You need to have the following permissions for all existing documents for which you want to extract text:
  • READ
  • WRITE
  • LINK
  • VIEWCONTENT

About this task

Configure and run a custom job sweep for text extraction to extract text for existing document content.

Procedure

  1. Start the New Custom Job wizard in the Administration Console for Content Platform Engine (ACCE):
    1. In the domain navigation pane, select the object store.
    2. In the object store navigation pane, select the Sweep Management > Job Sweeps > Custom Jobs folder.
    3. Click New.
      You can configure the new custom job sweep to extract text for existing documents.
  2. Enter the name and description for the custom job sweep for text extraction.
    You can name the sweep as Custom Text Extraction Job.
  3. Specify the Custom Sweep subclass as Custom Sweep Job.
  4. Specify the Sweep Mode as Normal.
  5. Select the Enabled property to enable to custom sweep to run.
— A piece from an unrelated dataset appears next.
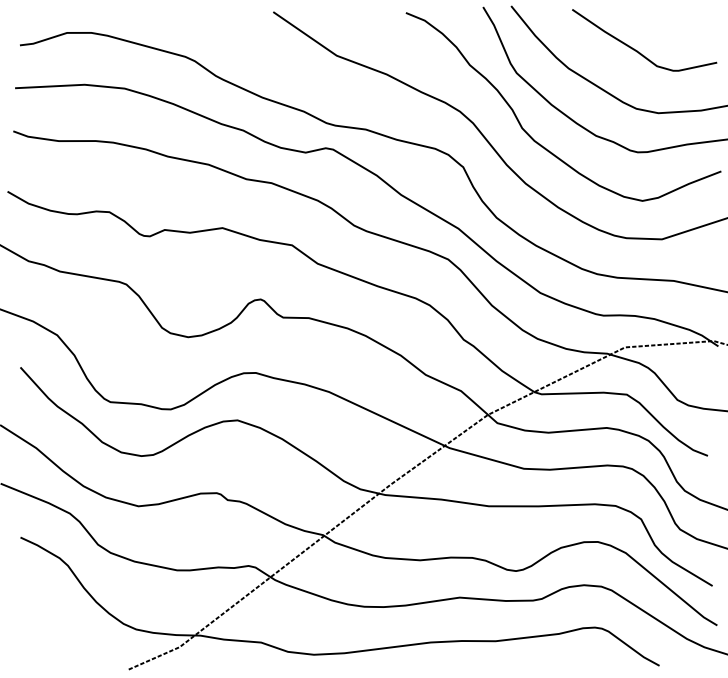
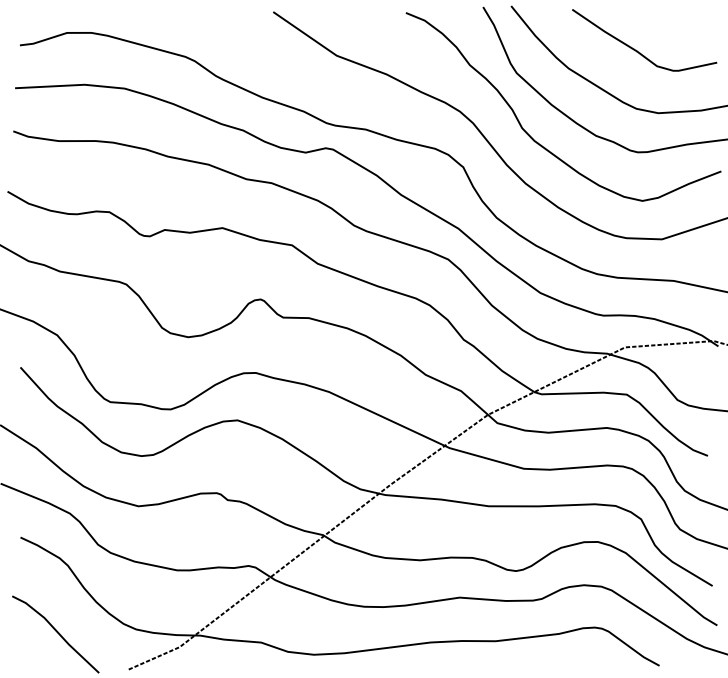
part at (55, 634): none -> present
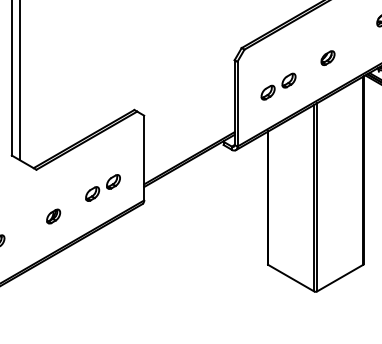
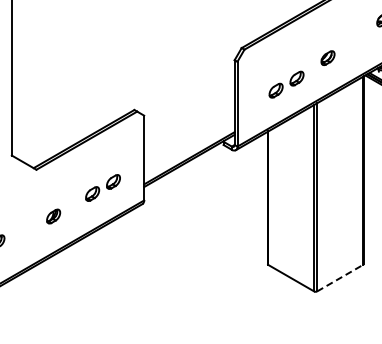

Click Next.
  6. Specify the Target Class as Document.
  7. Specify the Filter Expression to filter objects of the selected target class type.
    For example, you can include a filter VersionStatus=1 for document classes that are Released.
  8. Optional: Select Enabled if you want to include subclasses and if you want to record failures.
  9. Specify the Sweep Action as Text Extraction Sweep Action.
  10. Optional: Specify the start and end dates for the custom job sweep.
  11. Complete the wizard.